La thématique du cours avait été soufflée par une étudiante l’an dernier... “Et si on réfléchissait sur l’argent ?” Une problématique suffisamment complexe pour faire phosphorer tous les étudiants de première année du Programme Grande École au long du module “Humanités et Management”, un cours au format original, dispensé en pédagogie inversée.
Par tranches de 3 heures et en petits groupes, les premières années du Programme Grande École ont expérimenté la pédagogie inversée. “Une organisation qui a été plébiscitée par les étudiants” indique Hadrien Simon, Docteur en Philosophie et coordinateur du cours.
La pédagogie inversée, plébiscitée par les étudiants
Le but du module Humanités et Management est de défendre une position contradictoire lors d’une joute orale. La confrontation d’arguments a lieu en classe. Au préalable, les étudiants préparent leur intervention sur la base d’un dossier contenant un ensemble de ressources : textes classiques ou contemporains (philosophie, sociologie, histoire, littérature…), mais également articles de presse ou vidéos introductives plus récentes.
“Ce travail est à réaliser en autonomie en amont du cours. Cela permet aux étudiants de disposer des connaissances nécessaires à la mise en place de leur argumentation. Ensuite lors des débats, nous nous chargeons de reformuler les prises de position en vue d’une synthèse de la question” précise encore Hadrien Simon.
“Les étudiants apprécient beaucoup la pédagogie inversée mise en place lors du cours, loin d’être cantonnés à l’écrit, cela les oblige à défendre des positions à l’oral” ajoute Marc Lenglet, Professeur Associé à NEOMA et coordinateur du cours. “Cet exercice les amène à travailler des compétences argumentatives nécessaires à leur vie professionnelle qu’ils n’ont généralement pas eu l’occasion d'approfondir plus tôt dans leur cursus. Ce travail est également l’occasion pour eux de mobiliser leur esprit critique tout au long du cours, ce qui dans un monde d’abondance informationnelle va de plus en plus devenir une nécessité” complète Marc Lenglet. “Les étudiants valident largement ce principe qui leur permet d’être acteurs de leur apprentissage plutôt que récipiendaires d’un savoir”.

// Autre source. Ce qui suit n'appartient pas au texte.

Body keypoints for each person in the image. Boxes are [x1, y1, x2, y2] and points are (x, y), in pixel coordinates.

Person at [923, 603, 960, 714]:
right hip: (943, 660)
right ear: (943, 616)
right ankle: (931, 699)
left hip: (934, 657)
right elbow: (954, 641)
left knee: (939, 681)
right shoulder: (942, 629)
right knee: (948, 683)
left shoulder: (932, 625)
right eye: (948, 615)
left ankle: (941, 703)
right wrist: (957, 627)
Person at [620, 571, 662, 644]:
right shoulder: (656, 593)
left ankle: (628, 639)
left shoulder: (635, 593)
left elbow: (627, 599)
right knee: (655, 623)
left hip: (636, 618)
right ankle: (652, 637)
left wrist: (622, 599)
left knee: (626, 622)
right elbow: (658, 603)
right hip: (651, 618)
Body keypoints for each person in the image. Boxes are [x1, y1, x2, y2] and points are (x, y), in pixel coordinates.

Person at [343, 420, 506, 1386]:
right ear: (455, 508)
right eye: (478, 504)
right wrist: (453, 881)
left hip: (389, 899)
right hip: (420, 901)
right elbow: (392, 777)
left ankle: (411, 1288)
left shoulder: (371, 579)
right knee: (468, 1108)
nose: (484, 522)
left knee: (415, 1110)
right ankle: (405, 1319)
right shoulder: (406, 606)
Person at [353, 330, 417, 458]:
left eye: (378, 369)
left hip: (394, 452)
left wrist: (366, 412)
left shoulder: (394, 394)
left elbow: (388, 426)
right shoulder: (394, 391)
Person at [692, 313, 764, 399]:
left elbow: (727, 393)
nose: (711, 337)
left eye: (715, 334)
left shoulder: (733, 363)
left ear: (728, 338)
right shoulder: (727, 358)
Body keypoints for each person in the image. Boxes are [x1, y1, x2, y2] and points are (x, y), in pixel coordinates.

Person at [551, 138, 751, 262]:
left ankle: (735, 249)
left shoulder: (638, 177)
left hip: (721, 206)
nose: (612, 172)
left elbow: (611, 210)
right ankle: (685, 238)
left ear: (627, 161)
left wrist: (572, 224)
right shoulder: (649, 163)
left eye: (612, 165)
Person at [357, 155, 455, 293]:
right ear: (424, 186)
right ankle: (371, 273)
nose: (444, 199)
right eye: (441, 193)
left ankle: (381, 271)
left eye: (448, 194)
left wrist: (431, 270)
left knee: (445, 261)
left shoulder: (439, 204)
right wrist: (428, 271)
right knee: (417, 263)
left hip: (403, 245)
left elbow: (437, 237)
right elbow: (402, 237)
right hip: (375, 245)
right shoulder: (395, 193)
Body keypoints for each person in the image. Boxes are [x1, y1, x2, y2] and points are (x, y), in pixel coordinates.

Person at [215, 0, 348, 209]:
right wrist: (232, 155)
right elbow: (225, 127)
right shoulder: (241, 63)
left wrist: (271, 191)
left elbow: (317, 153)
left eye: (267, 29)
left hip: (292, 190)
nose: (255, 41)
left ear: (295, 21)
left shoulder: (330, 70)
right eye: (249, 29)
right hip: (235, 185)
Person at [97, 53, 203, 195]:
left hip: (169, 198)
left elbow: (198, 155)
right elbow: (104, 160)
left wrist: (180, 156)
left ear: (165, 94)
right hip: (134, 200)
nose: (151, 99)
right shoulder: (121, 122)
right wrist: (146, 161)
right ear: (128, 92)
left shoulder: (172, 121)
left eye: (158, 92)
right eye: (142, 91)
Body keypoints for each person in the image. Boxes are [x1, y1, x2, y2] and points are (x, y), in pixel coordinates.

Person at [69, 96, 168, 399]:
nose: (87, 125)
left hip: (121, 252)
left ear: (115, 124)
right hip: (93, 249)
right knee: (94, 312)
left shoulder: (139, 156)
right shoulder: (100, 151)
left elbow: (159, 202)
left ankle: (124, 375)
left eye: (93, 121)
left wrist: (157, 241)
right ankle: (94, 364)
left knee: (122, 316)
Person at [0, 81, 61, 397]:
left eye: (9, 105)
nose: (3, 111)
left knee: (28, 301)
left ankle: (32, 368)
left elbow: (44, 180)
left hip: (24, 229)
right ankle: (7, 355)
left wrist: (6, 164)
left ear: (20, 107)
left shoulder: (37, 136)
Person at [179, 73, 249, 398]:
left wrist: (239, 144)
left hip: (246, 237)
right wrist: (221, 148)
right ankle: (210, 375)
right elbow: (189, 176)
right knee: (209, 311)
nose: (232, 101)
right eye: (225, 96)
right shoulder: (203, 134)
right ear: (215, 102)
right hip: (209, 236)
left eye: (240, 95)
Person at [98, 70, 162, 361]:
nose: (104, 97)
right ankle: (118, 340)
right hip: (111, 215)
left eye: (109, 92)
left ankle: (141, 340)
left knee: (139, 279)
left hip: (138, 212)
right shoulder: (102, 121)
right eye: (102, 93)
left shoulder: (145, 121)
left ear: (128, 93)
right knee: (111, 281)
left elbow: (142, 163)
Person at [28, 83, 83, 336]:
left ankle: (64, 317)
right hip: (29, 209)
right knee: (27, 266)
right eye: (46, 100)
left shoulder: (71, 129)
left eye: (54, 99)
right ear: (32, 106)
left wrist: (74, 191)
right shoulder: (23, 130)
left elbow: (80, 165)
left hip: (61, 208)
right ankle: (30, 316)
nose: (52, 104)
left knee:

Cryptomonnaies, inégalités, endettement et pouvoir : 4 thématiques pour disserter sur l’argent
Le thème de l’argent a été abordé sous 4 aspects lors du cours. Tout d’abord par le biais des cryptomonnaies et l’exemple du Bitcoin. Créée en 2009 juste après la crise financière, cette monnaie a connu une volatilité sans précédent depuis. La question posée lors du cours était la suivante : Les cryptomonnaies valent-t-elles vraiment quelque chose ? Une remontée à Aristote et aux 3 fonctions de la monnaie a été mobilisée pour tenter d’éclaircir ces enjeux.
Le second volet du module Humanités et Management s’est concentré sur les inégalités de richesses. Partant du constat que des inégalités ont toujours existé dans les sociétés, il semblerait que la révolution numérique en cours ne cesse de les creuser. “Il était donc intéressant de se demander si ces inégalités économiques sont justes ou pas, et selon quel critère moral il était possible de les juger” indique Marc Lenglet. “Le cours a mis en avant l’opposition fondamentale entre liberté et justice, s’agissant de cette question”.
“C’est cette séance sur les inégalités et les richesses qui a été la plus vive en terme de débat” souligne Hadrien Simon. “ La récente crise des gilets jaunes, ou la réforme de l’ISF ont fait écho aux questions qui traversent actuellement la société, et c’était précisément tout l’enjeu du cours”.
Les étudiants ont également exploré la question de l’endettement sous le prisme de la liberté ou de l’aliénation. D’un côté l’endettement libère l’individu qui peut grâce à lui réaliser ses projets (acheter une voiture, une maison, ...) de l’autre, l’endettement oblige envers un créancier qui ne manquera pas de réclamer son dû. “Ainsi de Shylock dans le marchand de Venise dans Shakespeare...” glisse Hadrien Simon.
Le dernier thème posait la question suivante : La finalité de l’argent est-ce l’augmentation de mon pouvoir ? “Il est convenu aujourd’hui d’associer l’argent au pouvoir : mais dans quel sens la relation joue-t-elle ? Recherche-t-on l’argent pour augmenter notre pouvoir dans la société ou à l’inverse, est-ce lorsque l’on a du pouvoir que l’on peut s’enrichir ?” questionne Marc Lenglet. Ce thème offrait notamment la possibilité d’opposer l’approche sociologique (inspirée de Pierre Bourdieu) à une approche philosophie de type phénoménologique (en suivant Michel Henry par exemple).